> Your goal
Pick out each line in the entries below that contains the word "manner".
** BEGIN Provided entries **
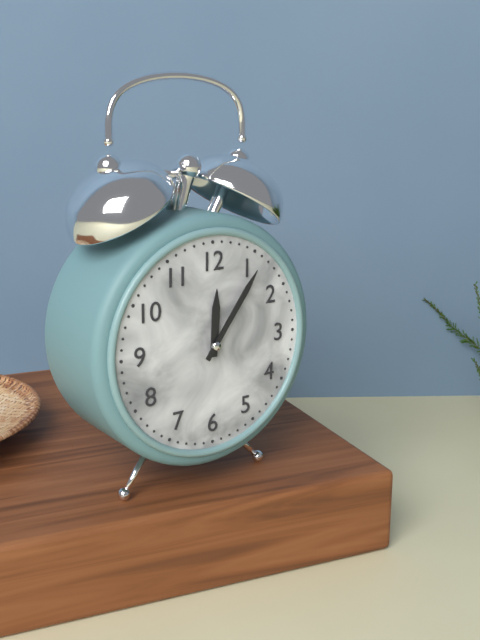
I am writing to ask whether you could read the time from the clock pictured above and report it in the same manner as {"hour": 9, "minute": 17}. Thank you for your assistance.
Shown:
{"hour": 12, "minute": 6}
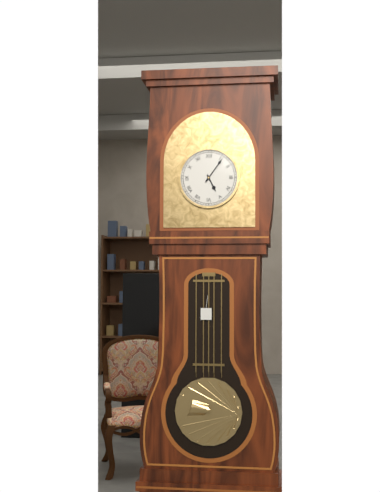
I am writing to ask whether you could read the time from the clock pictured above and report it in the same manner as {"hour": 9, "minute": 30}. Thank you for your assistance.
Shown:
{"hour": 5, "minute": 6}
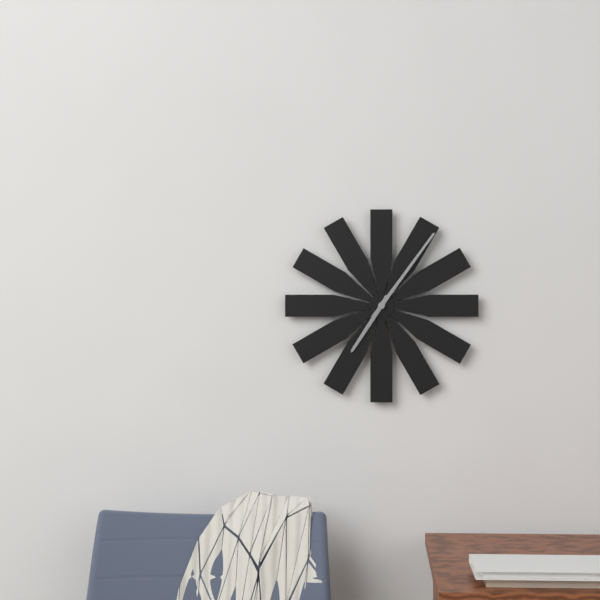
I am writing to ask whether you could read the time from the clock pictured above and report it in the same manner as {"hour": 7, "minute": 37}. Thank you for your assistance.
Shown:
** END Provided entries **
> Answer for this exercise
I am writing to ask whether you could read the time from the clock pictured above and report it in the same manner as {"hour": 9, "minute": 17}. Thank you for your assistance.
I am writing to ask whether you could read the time from the clock pictured above and report it in the same manner as {"hour": 9, "minute": 30}. Thank you for your assistance.
I am writing to ask whether you could read the time from the clock pictured above and report it in the same manner as {"hour": 7, "minute": 37}. Thank you for your assistance.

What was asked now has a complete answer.